»»
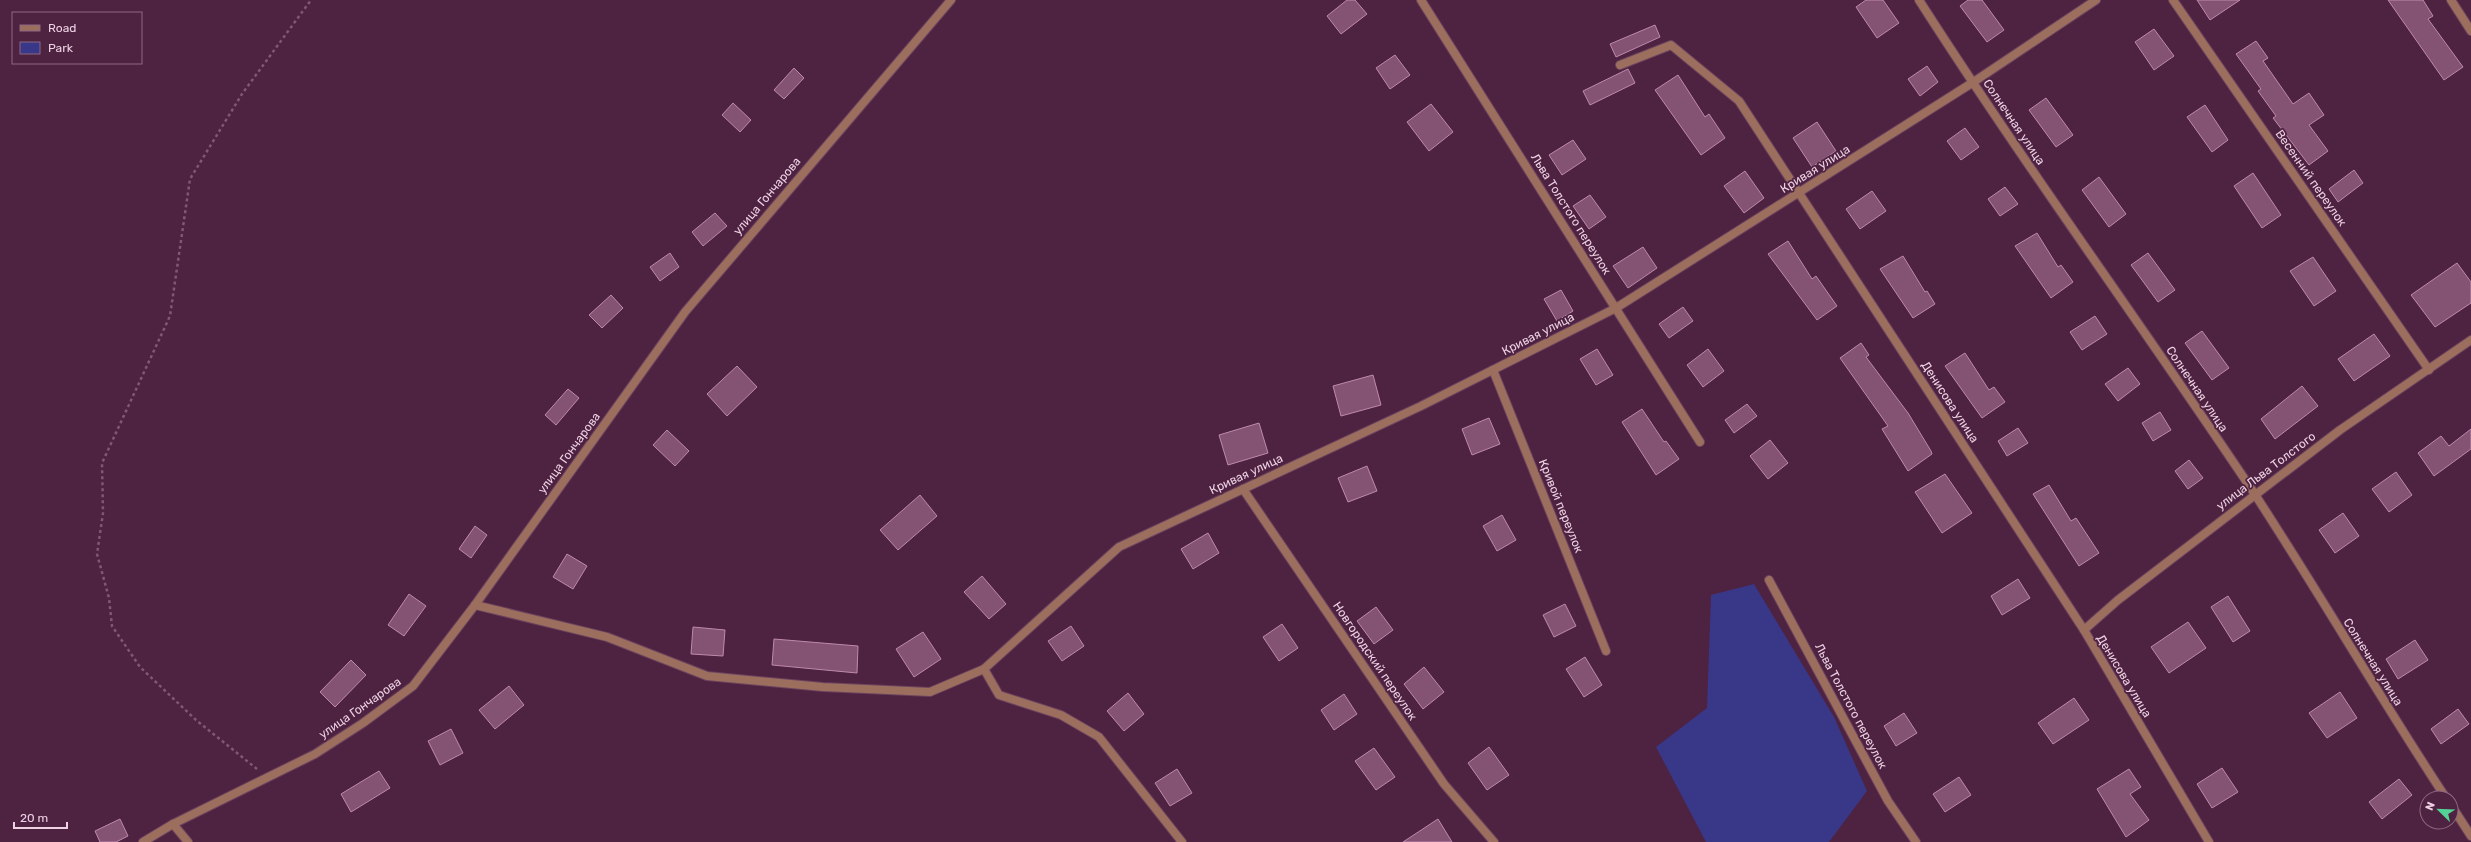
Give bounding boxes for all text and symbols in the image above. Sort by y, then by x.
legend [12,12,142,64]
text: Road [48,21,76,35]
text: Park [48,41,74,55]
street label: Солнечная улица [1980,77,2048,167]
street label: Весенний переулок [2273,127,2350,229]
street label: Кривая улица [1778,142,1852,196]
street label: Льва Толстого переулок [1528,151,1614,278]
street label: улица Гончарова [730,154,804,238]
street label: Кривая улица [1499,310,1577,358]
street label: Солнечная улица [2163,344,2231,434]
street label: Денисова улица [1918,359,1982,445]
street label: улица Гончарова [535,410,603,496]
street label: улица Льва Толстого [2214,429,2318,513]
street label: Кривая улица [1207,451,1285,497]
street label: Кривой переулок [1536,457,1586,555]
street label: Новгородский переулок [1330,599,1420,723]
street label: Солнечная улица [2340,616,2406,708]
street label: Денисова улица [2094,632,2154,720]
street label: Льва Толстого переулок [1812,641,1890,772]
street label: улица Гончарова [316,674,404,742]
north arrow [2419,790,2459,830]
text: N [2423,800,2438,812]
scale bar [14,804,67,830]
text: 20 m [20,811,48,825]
««
• [WORK TO COMPLETE]
Without including any pictures, print all of the material exactly as given.

• [TASK RESPONSE]
Give bounding boxes for all text and symbols in the image above. Sort by y, then by x.
legend [12,12,142,64]
text: Road [48,21,76,35]
text: Park [48,41,74,55]
street label: Солнечная улица [1980,77,2048,167]
street label: Весенний переулок [2273,127,2350,229]
street label: Кривая улица [1778,142,1852,196]
street label: Льва Толстого переулок [1528,151,1614,278]
street label: улица Гончарова [730,154,804,238]
street label: Кривая улица [1499,310,1577,358]
street label: Солнечная улица [2163,344,2231,434]
street label: Денисова улица [1918,359,1982,445]
street label: улица Гончарова [535,410,603,496]
street label: улица Льва Толстого [2214,429,2318,513]
street label: Кривая улица [1207,451,1285,497]
street label: Кривой переулок [1536,457,1586,555]
street label: Новгородский переулок [1330,599,1420,723]
street label: Солнечная улица [2340,616,2406,708]
street label: Денисова улица [2094,632,2154,720]
street label: Льва Толстого переулок [1812,641,1890,772]
street label: улица Гончарова [316,674,404,742]
north arrow [2419,790,2459,830]
text: N [2423,800,2438,812]
scale bar [14,804,67,830]
text: 20 m [20,811,48,825]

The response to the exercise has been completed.